The holiday is steeped in tradition that dates back thousands of years.  There are many myths and superstitions surrounding the Chinese New Year.  The traditions vary among the 23 provinces in China and various countries throughout the world. 

Chinese Zodiac

The Chinese calendar attaches different animals from the zodiac to each lunar year in a cycle of 12 years. This year is the year of the Rooster. If you were born in 1921, 1933, 1945, 1957, 1969, 1981, 1993, 2005, you might be a rooster. If you were born in January or February, you will need to check when the New Year was celebrated that year to see if you belong to the outgoing or incoming zodiac sign. Roosters are the tenth sign of the zodiac and are seen as confident, honest and hardworking. They also enjoy being around people but can be seen as attention seekers.

I have always thought if you were born in the year of the zodiac sign being celebrated, this was your lucky year.  Just the opposite is true.  According to Chinese tradition, it denotes you have an unlucky year. If you are a Rooster, might want to check out this website for some suggestions on how to improve your luck.

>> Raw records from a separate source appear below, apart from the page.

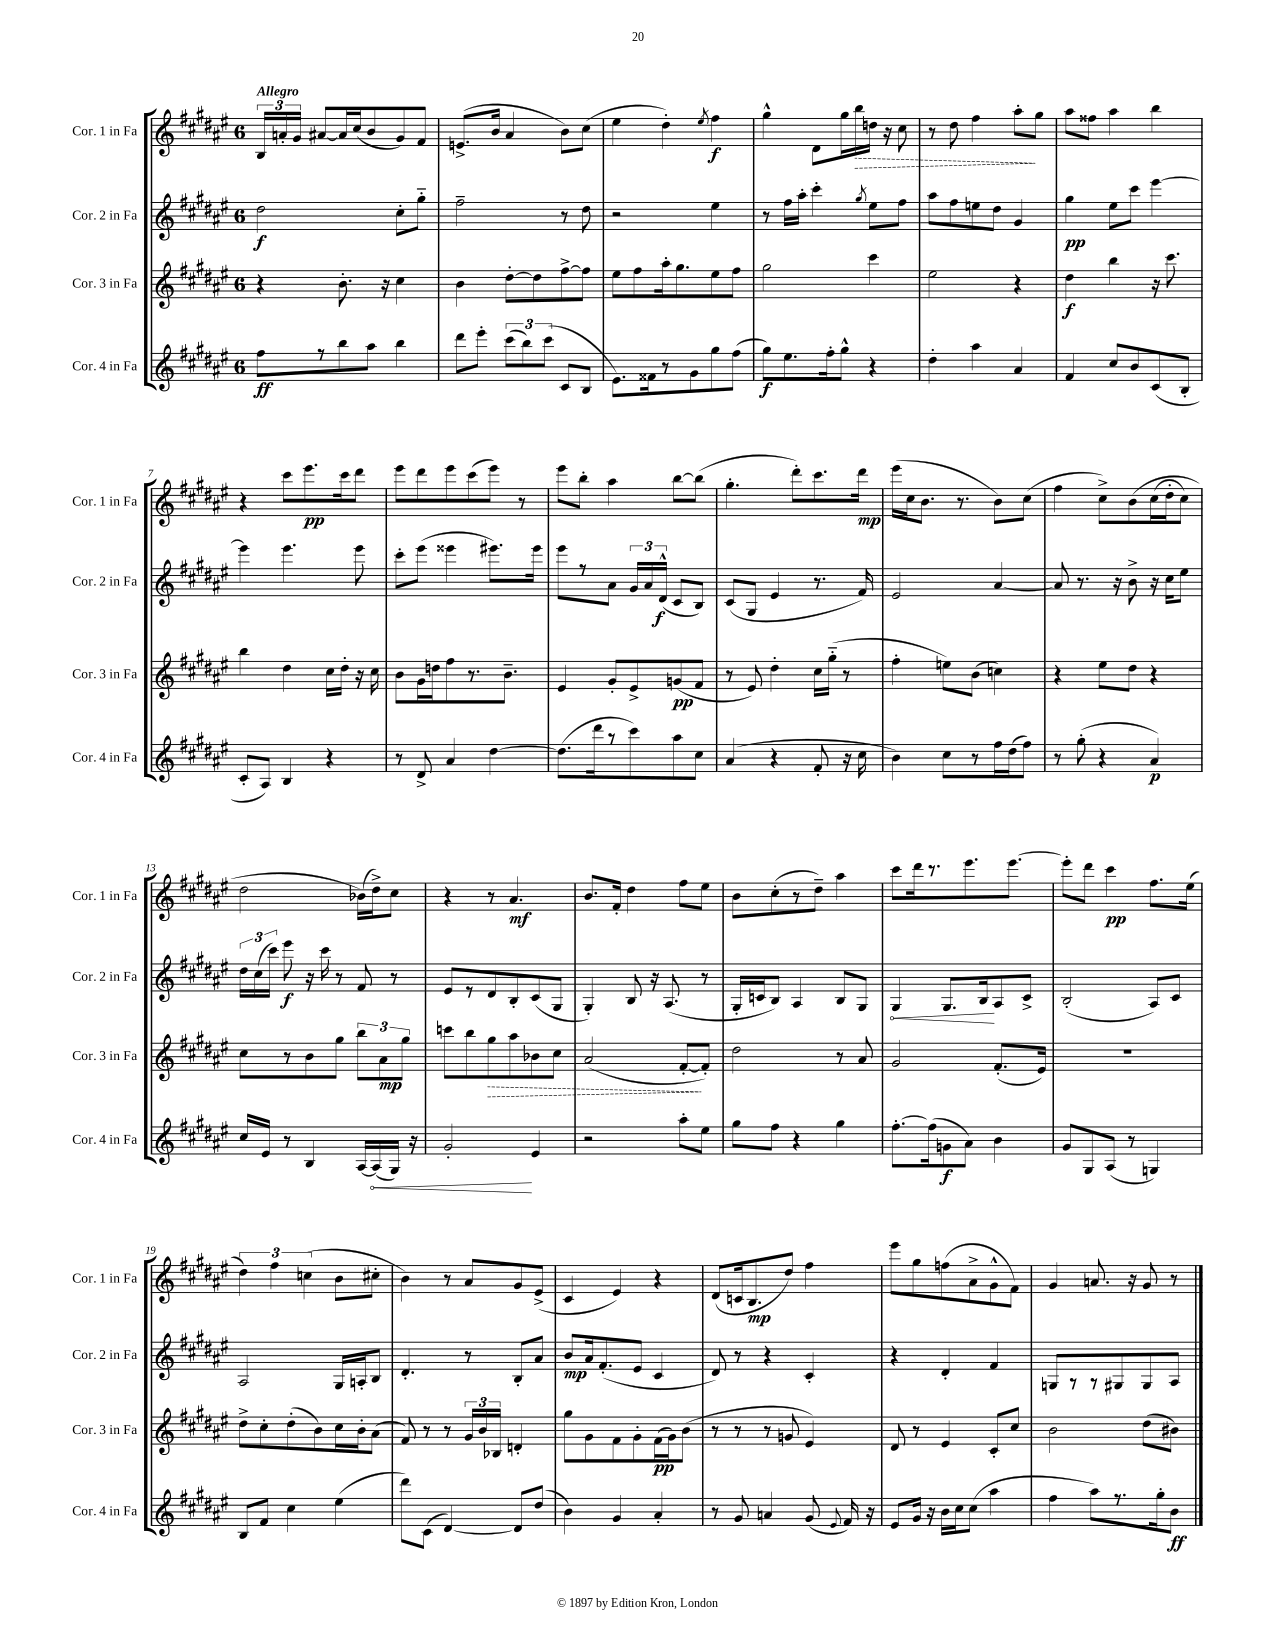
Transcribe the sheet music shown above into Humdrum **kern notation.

**kern	**dynam	**kern	**dynam	**kern	**dynam	**kern	**dynam
*part4	*part4	*part3	*part3	*part2	*part2	*part1	*part1
*staff4	*staff4	*staff3	*staff3	*staff2	*staff2	*staff1	*staff1
*I"Cor. 4 in Fa	*	*I"Cor. 3 in Fa	*	*I"Cor. 2 in Fa	*	*I"Cor. 1 in Fa	*
*I'Cor. 4 in Fa	*	*I'Cor. 3 in Fa	*	*I'Cor. 2 in Fa	*	*I'Cor. 1 in Fa	*
*clefG2	*	*clefG2	*	*clefG2	*	*clefG2	*
*k[f#c#g#d#a#e#]	*	*k[f#c#g#d#a#e#]	*	*k[f#c#g#d#a#e#]	*	*k[f#c#g#d#a#e#]	*
*M6/8	*	*M6/8	*	*M6/8	*	*M6/8	*
=1	=1	=1	=1	=1	=1	=1	=1
!	!	!	!	!	!	!LO:TX:a:B:t=Allegro	!
8ff#\L	ff	4r	.	2dd#\	f	24B/LL	.
.	.	.	.	.	.	24an'/	.
.	.	.	.	.	.	24g#/JJ	.
8r	.	.	.	.	.	[8a#X/L	.
8bb\	.	8.b'\	.	.	.	16a#/L]	.
.	.	.	.	.	.	(16cc#/J	.
8aa#\J	.	.	.	.	.	8b/	.
.	.	16r	.	.	.	.	.
4bb\	.	4cc#\	.	8cc#'\L	.	8g#/)	.
.	.	.	.	8gg#\J	.	8f#/J	.
=2	=2	=2	=2	=2	=2	=2	=2
8ddd#\L	.	4b\	.	2ff#~\	.	(8.en^/L	.
8eee#'\J	.	.	.	.	.	.	.
.	.	.	.	.	.	16b/Jk	.
(12ccc#\L	.	[8dd#'\L	.	.	.	4a#/	.
12bb\)	.	.	.	.	.	.	.
.	.	8dd#\]	.	.	.	.	.
(12ccc#\J	.	.	.	.	.	.	.
8c#/L	.	[8ff#^\	.	8r	.	8b\L)	.
8B/J	.	8ff#\J]	.	8dd#\	.	(8cc#\J	.
=3	=3	=3	=3	=3	=3	=3	=3
8.e#\L)	.	8ee#\L	.	2r	.	4ee#\	.
.	.	8ff#\	.	.	.	.	.
16f##X\k	.	.	.	.	.	.	.
8r	.	16aa#'\k	.	.	.	4dd#'\)	.
.	.	8.gg#\	.	.	.	.	.
8g#\	.	.	.	.	.	.	.
.	.	.	.	.	.	8qee#/	.
8gg#\	.	8ee#\	.	4ee#\	.	4ff#\	f
(8ff#\J	.	8ff#\J	.	.	.	.	.
=4	=4	=4	=4	=4	=4	=4	=4
8gg#\L)	f	2gg#\	.	8r	.	4gg#^^\	.
8.ee#\	.	.	.	16ff#\LL	.	.	.
.	.	.	.	16aa#'\JJ	.	.	.
.	.	.	.	4ccc#'\	.	8d#\L	.
16ff#'\k	.	.	.	.	.	.	.
8gg#^^\J	.	.	.	.	.	16gg#\L	.
!	!	!	!	!	!	!	!LO:HP:b
.	.	.	.	.	.	16bb\	>
.	.	.	.	8qgg#/	.	.	.
4r	.	4ccc#\	.	8ee#\L	.	16ddn\JJ	.
.	.	.	.	.	.	16r	.
.	.	.	.	8ff#\J	.	8cc#\	.
=5	=5	=5	=5	=5	=5	=5	=5
4dd#'\	.	2ee#\	.	8aa#\L	.	8r	.
.	.	.	.	8ff#\	.	8dd#\	.
4aa#\	.	.	.	8een\	.	4ff#\	.
.	.	.	.	8dd#\J	.	.	.
4a#/	.	4r	.	4g#/	.	8aa#'\L	.
.	.	.	.	.	.	8gg#\J	]
=6	=6	=6	=6	=6	=6	=6	=6
4f#/	.	4dd#\	f	4gg#\	pp	8aa#\L	.
.	.	.	.	.	.	8ff##X\J	.
8cc#/L	.	4bb\	.	8ee#\L	.	4aa#\	.
8b/	.	.	.	8ccc#\J	.	.	.
(8c#/	.	16r	.	[4eee#\	.	4bb\	.
.	.	8.ccc#\	.	.	.	.	.
8B'/J	.	.	.	.	.	.	.
!!LO:LB:g=z
=7	=7	=7	=7	=7	=7	=7	=7
8c#'/L	.	4bb\	.	4eee#\]	.	4r	.
8A#/J)	.	.	.	.	.	.	.
4B/	.	4dd#\	.	4.eee#\	.	8ccc#\L	.
.	.	.	.	.	.	8.eee#\	pp
4r	.	16cc#\LL	.	.	.	.	.
.	.	16dd#'\JJ	.	.	.	16ccc#\k	.
.	.	16r	.	8eee#\	.	8ddd#\J	.
.	.	16cc#\	.	.	.	.	.
=8	=8	=8	=8	=8	=8	=8	=8
8r	.	8b\L	.	8ccc#'\L	.	8eee#\L	.
8d#^/	.	16g#\L	.	(8eee#\J	.	8ddd#\	.
.	.	16ddn\J	.	.	.	.	.
4a#/	.	8ff#\	.	4eee##X\	.	8eee#\	.
.	.	8.r	.	.	.	(8ccc#\	.
[4dd#\	.	.	.	8.eee#X\L)	.	8eee#\J)	.
.	.	8.b~\J	.	.	.	.	.
.	.	.	.	.	.	8r	.
.	.	.	.	16eee#\Jk	.	.	.
=9	=9	=9	=9	=9	=9	=9	=9
(8.dd#\L]	.	4e#/	.	8eee#\L	.	8eee#\L	.
.	.	.	.	8r	.	8bb'\J	.
16ddd#\k	.	.	.	.	.	.	.
8r	.	8g#'/L	.	8a#\J	.	4aa#\	.
8ccc#\)	.	8e#^/	.	24g#/LL	.	.	.
.	.	.	.	24a#/	.	.	.
.	.	.	.	(24d#^^/JJ	f	.	.
8aa#\	.	(8gn/	pp	8c#/L	.	[8bb\L	.
8cc#\J	.	8f#/J	.	8B/J)	.	(8bb\J]	.
=10	=10	=10	=10	=10	=10	=10	=10
(4a#/	.	8r	.	(8c#/L	.	4.gg#'\	.
.	.	8e#/)	.	8G#/J	.	.	.
4r	.	4dd#'\	.	4e#/	.	.	.
.	.	.	.	.	.	8ddd#'\L)	.
8f#'/	.	16cc#\LL	.	8.r	.	8.ccc#\	.
.	.	(16gg#\JJ	.	.	.	.	.
16r	.	8r	.	.	.	.	.
16cc#\	.	.	.	16f#/)	.	16ddd#\Jk	mp
=11	=11	=11	=11	=11	=11	=11	=11
4b\)	.	4ff#'\	.	2e#/	.	(16eee#\LL	.
.	.	.	.	.	.	16cc#\J	.
.	.	.	.	.	.	8.b\J	.
8cc#\L	.	8een\L)	.	.	.	.	.
.	.	.	.	.	.	8.r	.
8r	.	(8b\J	.	.	.	.	.
16ff#\L	.	4ccn\)	.	[4a#/	.	8b\L)	.
(16dd#\J	.	.	.	.	.	.	.
8ff#\J)	.	.	.	.	.	(8cc#\J	.
=12	=12	=12	=12	=12	=12	=12	=12
8r	.	4r	.	8a#/]	.	4ff#\	.
(8gg#'\	.	.	.	8.r	.	.	.
4r	.	8ee#\L	.	.	.	8cc#^\L)	.
.	.	.	.	16r	.	.	.
.	.	8dd#\J	.	8b^\	.	(8b\	.
4a#/)	p	4r	.	16r	.	(16cc#\L	.
.	.	.	.	16cc#\KL	.	16dd#'\J	.
.	.	.	.	8ee#\J	.	8cc#\J)	.
!!LO:LB:g=z
=13	=13	=13	=13	=13	=13	=13	=13
16cc#/LL	.	8cc#\L	.	24dd#\LL	.	2dd#\	.
.	.	.	.	(24cc#\	.	.	.
16e#/JJ	.	.	.	.	.	.	.
.	.	.	.	24ccc#\JJ)	.	.	.
8r	.	8r	.	8eee#\	f	.	.
4B/	.	8b\	.	16r	.	.	.
.	.	.	.	16ccc#\	.	.	.
.	.	8gg#\J	.	8r	.	.	.
[16A#/LL	.	12bb\L	.	8f#/	.	(16b-X\LL)	.
!	!LO:HP:b	!	!	!	!	!	!
(16A#/]	<	.	.	.	.	16dd#^\J)	.
.	.	12a#\	mp	.	.	.	.
16G#/JJ)	.	.	.	8r	.	8cc#\J	.
.	.	12gg#\J	.	.	.	.	.
16r	.	.	.	.	.	.	.
=14	=14	=14	=14	=14	=14	=14	=14
2g#'/	.	8cccn\L	.	8e#/L	.	4r	.
.	.	8bb\	.	8r	.	.	.
!	!	!	!LO:HP:b	!	!	!	!
.	.	8gg#\	>	8d#/	.	8r	.
.	.	8aa#\	.	8B'/	.	4.a#/	mf
4e#/	[	8b-X\	.	(8c#/	.	.	.
.	.	8cc#\J	.	8G#/J	.	.	.
=15	=15	=15	=15	=15	=15	=15	=15
2r	.	(2a#/	.	4G#'/)	.	8.b/L	.
.	.	.	.	.	.	16f#'/Jk	.
.	.	.	.	8B/	.	4dd#\	.
.	.	.	.	16r	.	.	.
.	.	.	.	(8.A#/	.	.	.
8aa#'\L	.	[8f#'/L	.	.	.	8ff#\L	.
8ee#\J	.	8f#'/J])	]	8r	.	8ee#\J	.
=16	=16	=16	=16	=16	=16	=16	=16
8gg#\L	.	2dd#\	.	16G#'/LL	.	8b\L	.
.	.	.	.	16cn/J	.	.	.
8ff#\J	.	.	.	8B/J)	.	(8cc#'\	.
4r	.	.	.	4A#/	.	8r	.
.	.	.	.	.	.	8dd#~\J)	.
4gg#\	.	8r	.	8B/L	.	4aa#\	.
.	.	8a#/	.	8G#/J	.	.	.
=17	=17	=17	=17	=17	=17	=17	=17
!	!	!	!	!	!LO:HP:b	!	!
[8.ff#'\L	.	2g#/	.	4G#/	<	8ccc#\L	.
.	.	.	.	.	.	16ddd#\k	.
(16ff#\k]	.	.	.	.	.	8.r	.
8gn\	f	.	.	8.G#/L	.	.	.
8a#\J)	.	.	.	.	.	8.eee#\	.
.	.	.	.	16B/k	.	.	.
4b\	.	(8.f#'/L	.	8A#/	[	.	.
.	.	.	.	.	.	[8.eee#\J	.
.	.	.	.	8c#^/J	.	.	.
.	.	16e#/Jk)	.	.	.	.	.
=18	=18	=18	=18	=18	=18	=18	=18
8g#/L	.	2.r	.	(2B'/	.	8eee#'\L]	.
8G#/	.	.	.	.	.	8ddd#\J	.
(8A#/J	.	.	.	.	.	4ccc#\	pp
8r	.	.	.	.	.	.	.
4Gn/)	.	.	.	8A#/L)	.	8.ff#\L	.
.	.	.	.	8c#/J	.	.	.
.	.	.	.	.	.	(16ee#\Jk	.
!!LO:LB:g=z
=19	=19	=19	=19	=19	=19	=19	=19
8B/L	.	8dd#^\L	.	2A#/	.	6dd#\)	.
8f#/J	.	8cc#'\	.	.	.	.	.
.	.	.	.	.	.	6ff#\	.
4cc#\	.	(8dd#'\	.	.	.	.	.
.	.	.	.	.	.	(6ccn\	.
.	.	8b\)	.	.	.	.	.
(4ee#\	.	16cc#\L	.	16G#/LL	.	8b\L	.
.	.	16b'\J	.	16An'/J	.	.	.
.	.	(8a#\J	.	8B/J	.	8cc#X'\J	.
=20	=20	=20	=20	=20	=20	=20	=20
8ddd#\L)	.	8f#/)	.	4.d#'/	.	4b\)	.
(8c#\J	.	8r	.	.	.	.	.
[4d#/)	.	8r	.	.	.	8r	.
.	.	24g#/LL	.	8r	.	8a#/L	.
.	.	24b/	.	.	.	.	.
.	.	24B-X/JJ	.	.	.	.	.
8d#/L]	.	4dn'/	.	8B'/L	.	8g#/	.
(8dd#/J	.	.	.	8a#/J	.	(8e#^/J	.
=21	=21	=21	=21	=21	=21	=21	=21
4b\)	.	8gg#\L	.	8b/L	mp	4c#/	.
.	.	8g#\	.	16a#/k	.	.	.
.	.	.	.	(8.f#'/	.	.	.
4g#/	.	8f#\	.	.	.	4e#/)	.
.	.	8g#'\	.	8e#/J	.	.	.
4a#'/	.	(16f#\L	pp	4c#/	.	4r	.
.	.	16g#\J)	.	.	.	.	.
.	.	(8b\J	.	.	.	.	.
=22	=22	=22	=22	=22	=22	=22	=22
8r	.	8r	.	8d#/)	.	(8d#/L	.
8g#/	.	8r	.	8r	.	16cn/k	.
.	.	.	.	.	.	8.B/	mp
4an/	.	8r	.	4r	.	.	.
.	.	8gn/	.	.	.	8dd#/J)	.
(8g#/	.	4e#/)	.	4c#'/	.	4ff#\	.
8qqe#/	.	.	.	.	.	.	.
16f#/)	.	.	.	.	.	.	.
16r	.	.	.	.	.	.	.
=23	=23	=23	=23	=23	=23	=23	=23
8e#/L	.	8d#/	.	4r	.	8eee#\L	.
16g#/Jk	.	8r	.	.	.	8gg#\	.
16r	.	.	.	.	.	.	.
16b\LL	.	4e#/	.	4d#'/	.	(8ffn\	.
16cc#\J	.	.	.	.	.	.	.
(8cc#\J	.	.	.	.	.	8a#^\	.
4aa#\	.	8c#'/L	.	4f#/	.	8g#^^\	.
.	.	8cc#/J	.	.	.	8f#\J)	.
=24	=24	=24	=24	=24	=24	=24	=24
4ff#\	.	2b\	.	8Gn/L	.	4g#/	.
.	.	.	.	8r	.	.	.
8aa#\L)	.	.	.	8r	.	8.an/	.
8.r	.	.	.	8G#X/	.	.	.
.	.	.	.	.	.	16r	.
.	.	(8dd#\L	.	8G#/	.	8g#/	.
16gg#'\k	.	.	.	.	.	.	.
8b\J	ff	8b#X\J)	.	8A#/J	.	8r	.
==	==	==	==	==	==	==	==
*-	*-	*-	*-	*-	*-	*-	*-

https://medium.com/@RM_Abi_/the-year-of-the-rooster-are-you-feeling-clucky-7a6308b8c1e7#.77ymro7fr

How the Holiday is Celebrated

From January 20 – 26, 2017 

Everyone is doing a thorough cleaning of their home, washing away the old. They are busy shopping for decorations, food, and new clothes.

January 27, 2017 New Year’s Eve

Decorations are hung (mostly red for good luck).

Families gather for reunion dinner while watching the festivities on television.  Children are given money in red envelopes to bring them luck.

At midnight the traditional New Year’s Bell is rung driving away bad luck and bringing good fortune.  Firework displays and lighting firecrackers close out the New Year’s Eve celebration.

January 28, 2017 New Year’s Day

Everyone puts on their new red clothes and head out to make sacrifices to their ancestors and watch lion and dragon dances.

January 29, 2017

Married daughters visit their parents home.

January 30 – February 3, 2017

Visit relatives and friends.

February 4, 2017

Most people will return to work.

February 11, 2017

The Lantern Festivals will bring the New Year’s Celebration to an end. Chinese lanterns are lit and set afloat in the air, or on the sea, rivers, or lakes.